My mom often worked herself into hysterics demanding to know if I wanted to be a boy. But no! I did not want to be a boy! There was nothing in the entire world that I wanted more than to be a woman! A whole entire fully-grown woman with a job and a car and the ability to swallow coffee and also my very own boobs!
And still, I don't want to be a man. I want to take what has traditionally belonged to men — suits and ties and oxfords and polo shirts and boots and big chunky watches; loving women — and transmute it into something that exists outside of the dominion of men entirely. Cisgender men only notice me when they notice what I've taken from them, when they see something they thought they owned and are forced to acknowledge that I've made it mine. And I’m better at it because I don’t live inside a cage of hate and resentment and fear.
“Bleach blonde bad-built butch body” has become the insult of the summer, and I can’t really blame Representative Jasmine Crockett for it. It’s the kind of alliterative clapback to racist monster Marjorie Taylor-Greene that I’d spend ten years and hundreds of hot showers trying to come up with, and I’d never get close. Crockett has even trademarked it. It is kinda funny to me, though, because there’s no one less butch than MTG. Her brain would literally melt if anyone described her the way Stone Butch Blues author Leslie Feinberg self-identified: "an anti-racist white, working-class, secular Jewish, transgender, lesbian, female, revolutionary communist." Fuck yes.
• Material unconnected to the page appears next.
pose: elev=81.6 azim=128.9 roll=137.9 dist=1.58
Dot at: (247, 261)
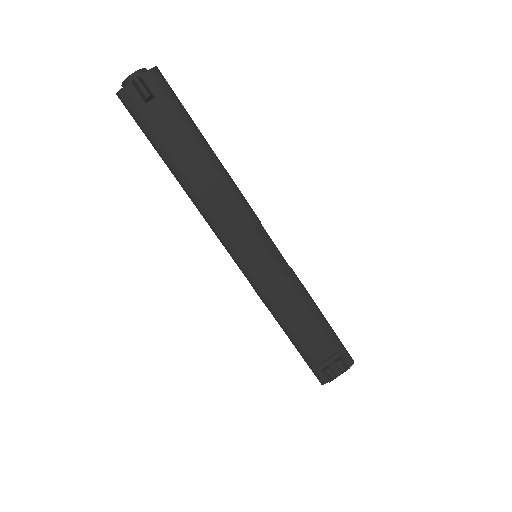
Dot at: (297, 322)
A longtime friend recently reached out to say she thinks of me as her lesbian dad, and I told her, sincerely, that there's no better compliment I could receive. That’s “butch” to me: being a lesbian dad and the kind of person who inspires someone wonderful to call you that. I like to think I’m the ultimate girl dad, in the sense that I'm both a girl and a dad — and I'm not going to wear a dress to a wedding.
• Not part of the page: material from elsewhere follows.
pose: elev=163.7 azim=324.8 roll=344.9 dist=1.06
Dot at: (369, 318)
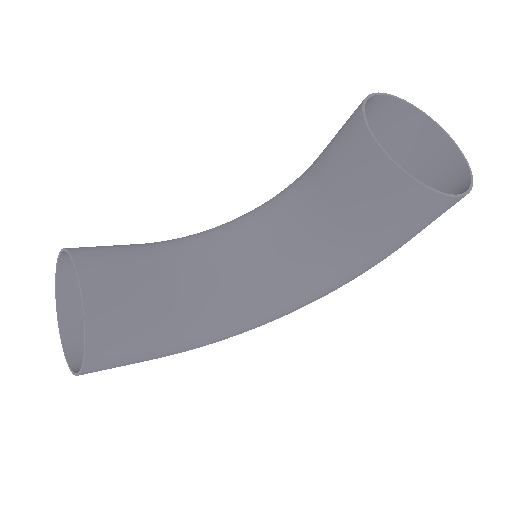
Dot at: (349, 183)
Yesss! This is so good. (Also as good a place as any to say that there's this bar we go to a lot where a lot of the bartenders are femmes with big muscles, which tbh is one of the reasons i like going there so much, but ive been lifting weights this summer JUST IN CASE any of them ever challenge me to an arm wrestle, not necessarily because i want to win but just so in this entirely imaginary situation i can at least put up a respectable showing 😂. Anyway to me that is also one meaning of "butch": live your life as if you might be challenged to an arm wrestling match by a pretty bartender at any given moment.)
As an AFAB femme-presenting non-binary person who is most comfortable in pants but loves lipstick and eyeliner and MY BOOBS but is, in the words of the glorious Janet from The Good Place, "not a girl", this part gave me so much joy and I felt so seen: "It's an energy. It's a temperament. It's a demeanor. It's a thing you just know, and the best feeling in the whole world is when you can finally own it."